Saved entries

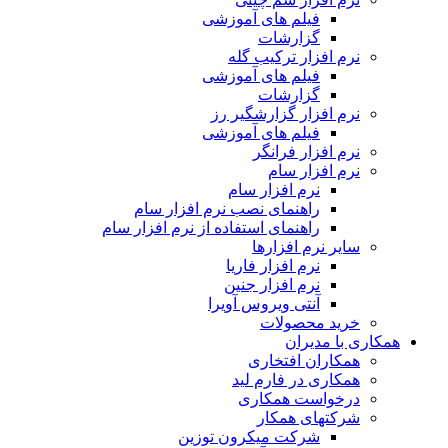
فیلم های آموزشی
گزارشات
نرم افزار ترکیب گله
فیلم های آموزشی
گزارشات
نرم افزار گزارشگیر رز
فیلم های آموزشی
نرم افزار فرانگر
نرم افزار سام
نرم افزار سام
راهنمای نصب نرم افزار سام
راهنمای استفاده از نرم افزار سام
سایر نرم افزارها
نرم افزار فاریا
نرم افزار جنین
آنتی ویروس آویرا
خرید محصولات
همکاری با مدیران
همکاران افتخاری
همکاری در فارم لید
درخواست همکاری
شرکتهای همکار
شرکت میکرون توزین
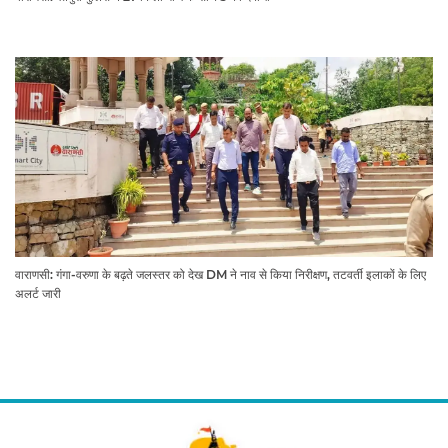
वाराणसी: गंगा-वरुणा के बढ़ते जलस्तर को देख DM ने नाव से किया निरीक्षण, तटवर्ती इलाकों के लिए
अलर्ट जारी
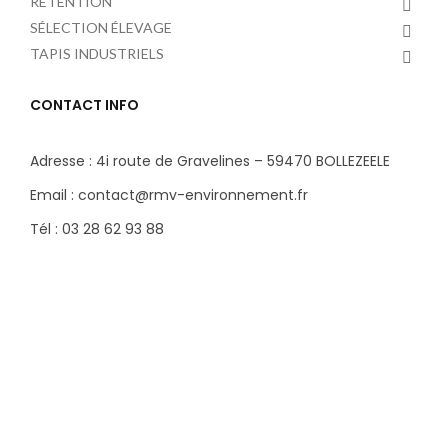
RÉTENTION
SÉLECTION ÉLEVAGE
TAPIS INDUSTRIELS
CONTACT INFO
Adresse : 4i route de Gravelines – 59470 BOLLEZEELE
Email : contact@rmv-environnement.fr
Tél : 03 28 62 93 88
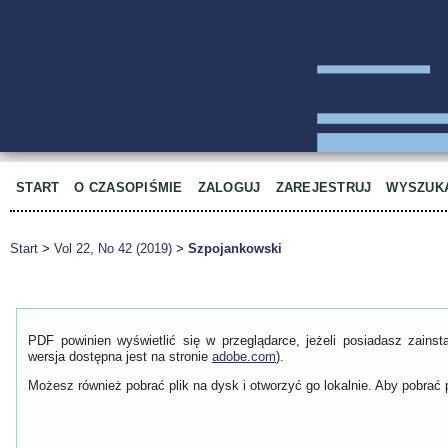
START
O CZASOPIŚMIE
ZALOGUJ
ZAREJESTRUJ
WYSZUK
Start
>
Vol 22, No 42 (2019)
>
Szpojankowski
PDF powinien wyświetlić się w przeglądarce, jeżeli posiadasz zain
wersja dostępna jest na stronie
adobe.com
).
Możesz również pobrać plik na dysk i otworzyć go lokalnie. Aby pobrać p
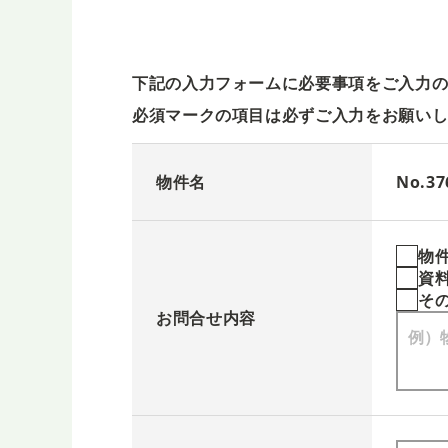
下記の入力フォームに必要事項をご入力
必須マークの項目は必ずご入力をお願い
物件名
No.
物
資
そ
お問合せ内容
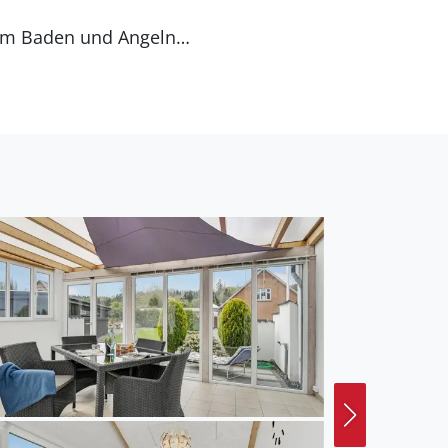
zum Baden und Angeln
auch ein Kajak oder SUP-
f dem nahen Golfplatz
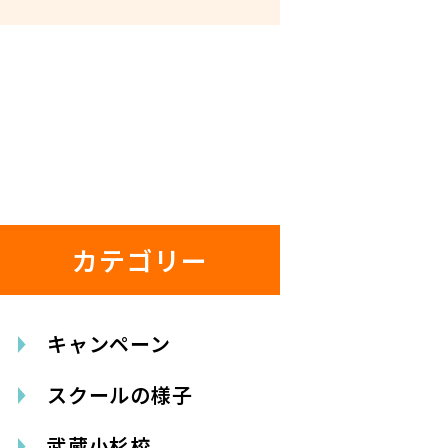
カテゴリー
キャンペーン
スクールの様子
武蔵小杉校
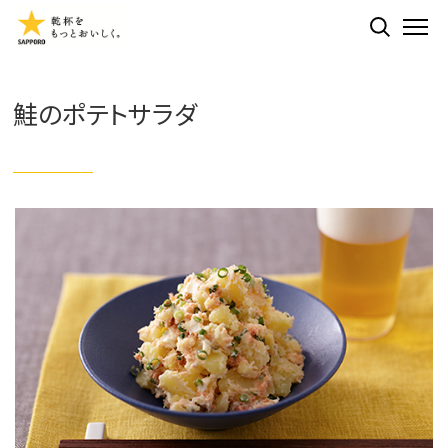
検索する
ME
鮭のポテトサラダ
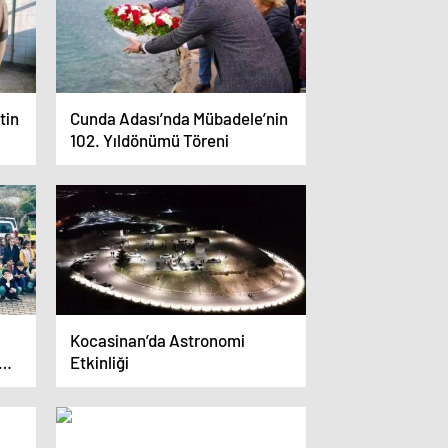
tin
Cunda Adası’nda Mübadele’nin
102. Yıldönümü Töreni
Kocasinan’da Astronomi
Etkinliği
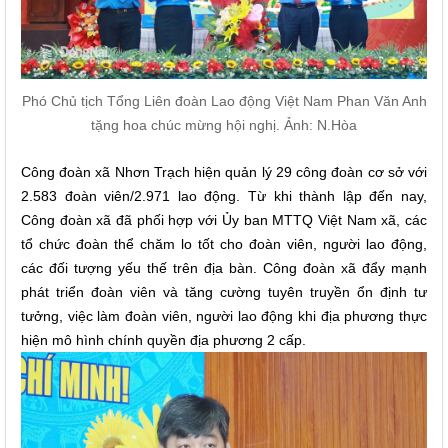
Phó Chủ tịch Tổng Liên đoàn Lao động Việt Nam Phan Văn Anh
tặng hoa chúc mừng hội nghị. Ảnh: N.Hòa
Công đoàn xã Nhơn Trạch hiện quản lý 29 công đoàn cơ sở với
2.583 đoàn viên/2.971 lao động. Từ khi thành lập đến nay,
Công đoàn xã đã phối hợp với Ủy ban MTTQ Việt Nam xã, các
tổ chức đoàn thể chăm lo tốt cho đoàn viên, người lao động,
các đối tượng yếu thế trên địa bàn. Công đoàn xã đẩy mạnh
phát triển đoàn viên và tăng cường tuyên truyền ổn định tư
tưởng, việc làm đoàn viên, người lao động khi địa phương thực
hiện mô hình chính quyền địa phương 2 cấp.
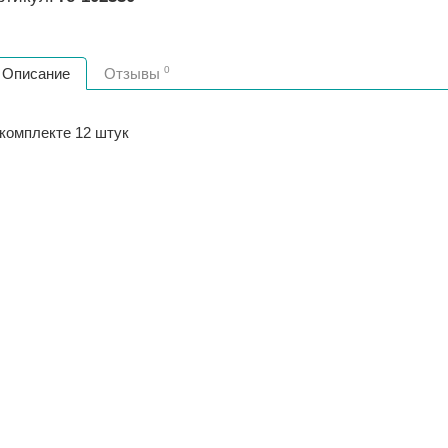
0
Описание
Отзывы
 комплекте 12 штук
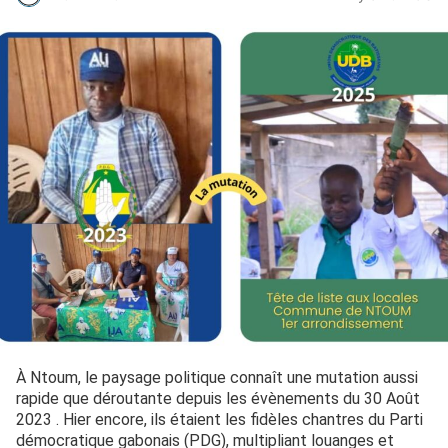
À Ntoum, le paysage politique connaît une mutation aussi
rapide que déroutante depuis les évènements du 30 Août
2023 . Hier encore, ils étaient les fidèles chantres du Parti
démocratique gabonais (PDG), multipliant louanges et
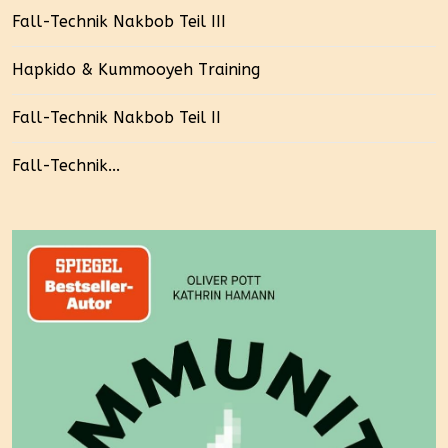
Fall-Technik Nakbob Teil III
Hapkido & Kummooyeh Training
Fall-Technik Nakbob Teil II
Fall-Technik...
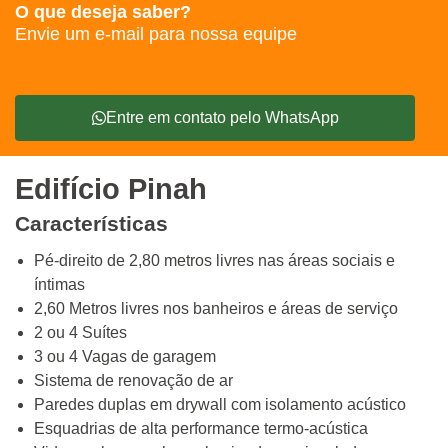
O que deseja saber?
Envie um e-mail para nossa equipe
Entre em contato pelo WhatsApp
Edifício Pinah
Características
Pé-direito de 2,80 metros livres nas áreas sociais e
íntimas
2,60 Metros livres nos banheiros e áreas de serviço
2 ou 4 Suítes
3 ou 4 Vagas de garagem
Sistema de renovação de ar
Paredes duplas em drywall com isolamento acústico
Esquadrias de alta performance termo-acústica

# Task prompt
Filter the records above down to the lines containing "hiện".

# Exercise response
Công đoàn xã Nhơn Trạch hiện quản lý 29 công đoàn cơ sở với
hiện mô hình chính quyền địa phương 2 cấp.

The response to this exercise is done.